Bill C-291 hopes to create Canada-wide labeling for foods containing GMOs.
June 20, 2016
by Canadian Packaging staff
Pierre-Luc Dusseault, the NDP MP (Member of Parliament) for Sherbrooke, Québec, has introduced the 2016 Bill C-291 to Canada’s Parliament with an Act to amend the Food and Drugs Act (genetically modified food) with the purpose of creating labeling of all genetically-modified foods in Canada.
“Mr. Speaker, I am honored to give first reading of my private member’s bill. The purpose of my bill is straightforward. It would make labeling of genetically modified foods mandatory in Canada.
“To do that, I propose to amend the Food and Drugs Act to prevent any person from selling any food that is genetically modified, unless its label contains the information prescribed by regulations.
“I hope to have the support of a majority of the members in the House because, as has been shown many times, there is tremendous support for this among Canadians.
“I look forward to further debate in this House,” he summed up.
The motion was deemed adopted, bill read the first time and printed.
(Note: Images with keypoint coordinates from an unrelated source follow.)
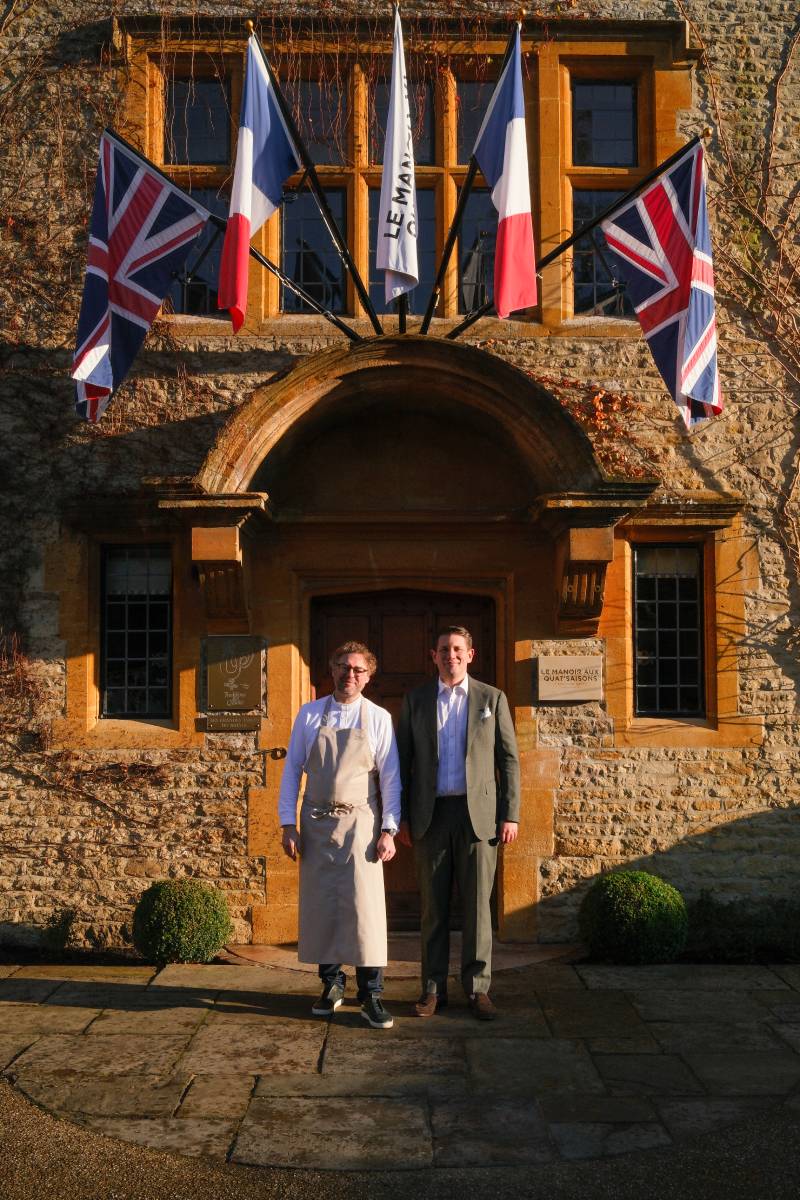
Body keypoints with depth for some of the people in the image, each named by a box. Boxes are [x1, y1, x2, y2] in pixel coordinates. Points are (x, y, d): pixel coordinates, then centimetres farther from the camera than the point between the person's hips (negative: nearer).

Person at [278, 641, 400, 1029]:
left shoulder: (378, 718, 0)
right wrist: (288, 824, 1)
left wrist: (388, 831, -6)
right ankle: (331, 984, 22)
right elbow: (292, 769, 7)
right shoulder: (309, 714, 5)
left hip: (359, 822, -2)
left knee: (364, 906, -7)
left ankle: (370, 994, 2)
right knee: (319, 905, 7)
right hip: (316, 822, 2)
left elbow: (390, 777, 0)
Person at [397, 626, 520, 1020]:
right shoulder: (415, 701, 8)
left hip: (478, 813, -1)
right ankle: (433, 988, 15)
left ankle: (477, 988, 12)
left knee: (478, 904, 2)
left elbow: (509, 759, 4)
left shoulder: (492, 699, 6)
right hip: (430, 814, 1)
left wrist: (510, 815, -2)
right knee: (433, 906, 6)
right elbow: (403, 761, 9)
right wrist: (402, 816, 3)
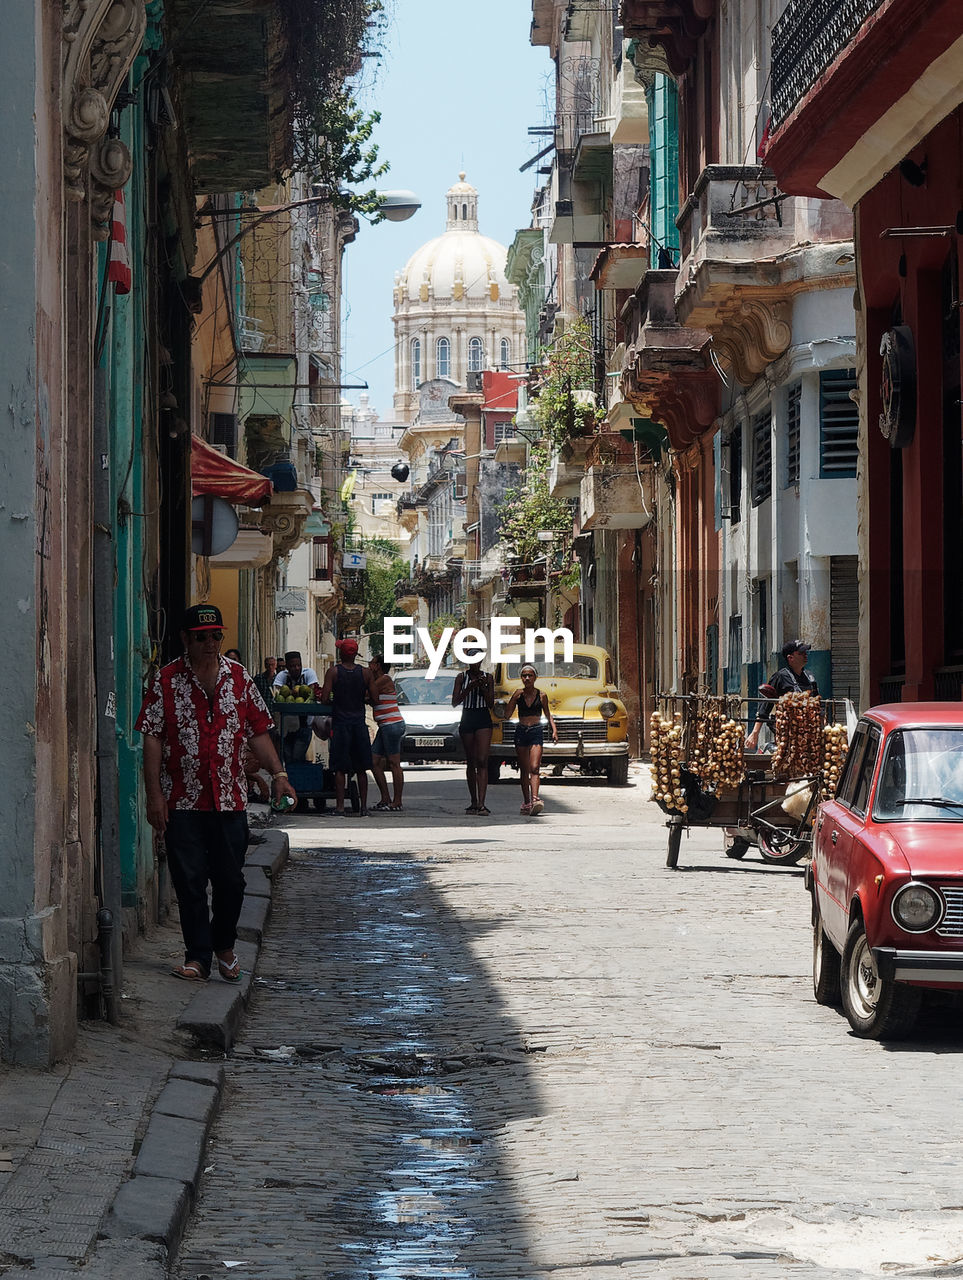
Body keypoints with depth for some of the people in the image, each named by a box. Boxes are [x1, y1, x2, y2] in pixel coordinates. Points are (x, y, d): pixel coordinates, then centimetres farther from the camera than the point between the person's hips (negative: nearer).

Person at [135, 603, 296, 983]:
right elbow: (152, 738, -2)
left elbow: (257, 733, 13)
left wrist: (277, 773, 0)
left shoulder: (239, 678, 8)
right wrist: (154, 795, -8)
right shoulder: (166, 681, 0)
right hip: (182, 802, -2)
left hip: (230, 799, 2)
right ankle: (198, 956, 8)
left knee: (230, 880, 4)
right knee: (189, 882, -1)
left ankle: (224, 947, 24)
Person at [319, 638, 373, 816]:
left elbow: (324, 698, -12)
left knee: (340, 768, 1)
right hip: (359, 723, 2)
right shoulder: (364, 673, 1)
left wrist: (333, 701, 9)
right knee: (361, 768, 10)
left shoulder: (334, 672, -6)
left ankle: (340, 807, -3)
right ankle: (364, 806, 11)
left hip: (340, 722, -2)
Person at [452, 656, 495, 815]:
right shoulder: (461, 677, 5)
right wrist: (470, 687, -13)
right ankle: (473, 802, 16)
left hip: (483, 720, -2)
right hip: (467, 720, 2)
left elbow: (491, 704, 4)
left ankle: (481, 803, -22)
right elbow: (455, 702, -1)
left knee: (482, 761, -14)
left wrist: (483, 687, -11)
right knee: (470, 763, 7)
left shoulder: (488, 678, 5)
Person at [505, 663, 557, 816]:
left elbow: (548, 715, 13)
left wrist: (554, 730, 1)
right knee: (524, 770, 7)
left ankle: (535, 799, -27)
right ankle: (526, 802, 14)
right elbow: (507, 715, -2)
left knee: (534, 768, -15)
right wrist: (514, 698, -11)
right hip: (521, 732, 2)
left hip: (536, 732, -2)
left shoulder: (541, 695, 2)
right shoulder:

Dusseault, who won his last election in 2015 with 37 percent of the vote, said in a news release posted to the NDP website that 90 percent of all Canadians support the labeling of genetically-modified foods.
He also says that according to a Health Canada report on food labeling that Canadians want the Government to take exacting measures to ensure that genetically-modified foods are labeled as such.
From the press release, Dusseault says: “The Liberal government must allow Canadians to obtain as much information as possible on GM foods. To date, the Liberal government has refused to take action.”
In the United States, Vermont is weeks away from enacting its genetically-modified organism law.
The NDP has on its website, an on-line petition for Canadian constituents to sign requesting labeling for genetically-modified foods – click HERE.
Please be aware that Canadian Parliamentary Bill numbers are re-used, with other Bill C-291 from the past include amendments to the Employee Insurance Act, the Immigration and Refugee Protection Act, and violent crimes within the Criminal Code.